1.    New regulations allow accessory rental apartments only within a primary residence in a single-family home but end the need for BZA authorization to do this.  The city should ensure that all applicable inspections and permits are obtained.

 

2.   Accessory apartments should not be permitted in garages or other outbuildings at this time.  Further study is necessary.

 

3.   BZA approval should be required whenever more than one accessory use is to be located in on a single-family residential lot.  This should include residential and home business uses.

 

4.    Permitted home occupations should be restricted to businesses that generate less than three customers per day in total.  The provisions in Chapter 3 that permit ‘no more than eight clients or customers on the premises in any one (1) hour” are excessive and effectively convert a residential use into a business use with the resulting negative impact on neighboring homes.

 

Large Retail Stores

 

ANC 4B has the following concerns regarding retail stores of 50,000 square feet or larger:

 

Retail stores in excess of 50,000 square feet have a significant impact on traffic, noise, infrastructure, parking, and the quality of life in surrounding residential and commercial neighborhoods.  Existing zoning regulations generally permit these stores as a matter of right in many zones, with limited community comment permitted in the Large Tract Review Process.

 

In addition, one-story retail buildings, particularly those on main business corridors, including Georgia Avenue, contribute to sprawl.  Multi story mixed-use buildings provide additional customers for retail and promote safer streets.

 

THEREFORE BE IT RESOLVED that Advisory Neighborhood Commission 4B recommends that

 

1.  Retail stores that are larger than 50,000 square feet be permitted only by special exception.

 

2.  Retail stores that are larger than 50,000 square feet be housed in buildings with at least two stories.

 

Corner Stores

 

The proposal would authorize the establishment of up to two small eating and drinking businesses within 500 feet in some residential zones, but would allow the BZA to waive those restrictions.  The proposal would also authorize by-right fresh food markets or a grocery stores and allow other stores by special exception.  The sale of alcohol would be permitted for off-site consumption and alcohol products could make up 15 percent of the store’s floor space.
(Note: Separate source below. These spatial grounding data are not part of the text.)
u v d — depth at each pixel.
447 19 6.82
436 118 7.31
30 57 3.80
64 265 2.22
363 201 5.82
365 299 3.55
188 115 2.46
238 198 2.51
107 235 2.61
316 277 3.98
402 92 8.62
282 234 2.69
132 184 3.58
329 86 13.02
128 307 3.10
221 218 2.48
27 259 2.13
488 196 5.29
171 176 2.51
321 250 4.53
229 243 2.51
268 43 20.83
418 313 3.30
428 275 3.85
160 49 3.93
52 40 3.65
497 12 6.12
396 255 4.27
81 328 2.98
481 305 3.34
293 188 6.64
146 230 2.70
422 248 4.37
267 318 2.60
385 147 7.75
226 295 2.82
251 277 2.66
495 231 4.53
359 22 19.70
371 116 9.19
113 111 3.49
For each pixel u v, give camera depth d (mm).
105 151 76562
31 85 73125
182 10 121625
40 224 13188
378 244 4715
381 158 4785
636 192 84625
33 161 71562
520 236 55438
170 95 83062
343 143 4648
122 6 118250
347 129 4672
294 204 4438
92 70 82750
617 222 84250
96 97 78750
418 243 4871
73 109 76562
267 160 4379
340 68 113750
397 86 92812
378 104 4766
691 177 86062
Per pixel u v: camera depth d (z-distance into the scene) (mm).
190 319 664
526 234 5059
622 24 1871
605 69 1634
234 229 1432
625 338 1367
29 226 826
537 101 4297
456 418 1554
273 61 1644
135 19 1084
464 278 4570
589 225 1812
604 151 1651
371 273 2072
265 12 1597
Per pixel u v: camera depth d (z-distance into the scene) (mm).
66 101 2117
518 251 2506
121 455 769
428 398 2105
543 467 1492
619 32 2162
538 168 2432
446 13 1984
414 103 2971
In addition, the BZA could waive some restrictions, such as increased operating hours.

 

ANC 4B has the following concerns regarding corner stores:

 

Corner stores are proposed as one way to increase food and retail options in underserved residential neighborhoods.  However, there is strong evidence that this proposal will not result in an increased offering of fresh food.  Small-scale stores find it economically difficult to offer fresh food, as evidenced by the lack of fresh food offerings in existing convenience stores located on high-traffic streets.  Alcohol sales would be permitted, something that is currently readily available in most neighborhoods.

 

These stores are likely to increase trash, rodents, demand for parking, and other negative impacts.  There is also the potential for blight when homes are converted into business uses, with grates, window coverings and other permanent architectural changes. Neighbors would have not voice in the appearance and design of the stores unless they are located in historic districts.  And they draw retail stores away from Georgia Avenue and other main corridors that are finding it difficult to attract retail tenants.

 

THEREFORE BE IT RESOLVED that Advisory Neighborhood Commission 4B recommends that corner stores be permitted only by special exception and without the sale of alcohol permitted.

 

Every Commissioner is authorized to represent this resolution before applicable city agencies, panels, and commissions.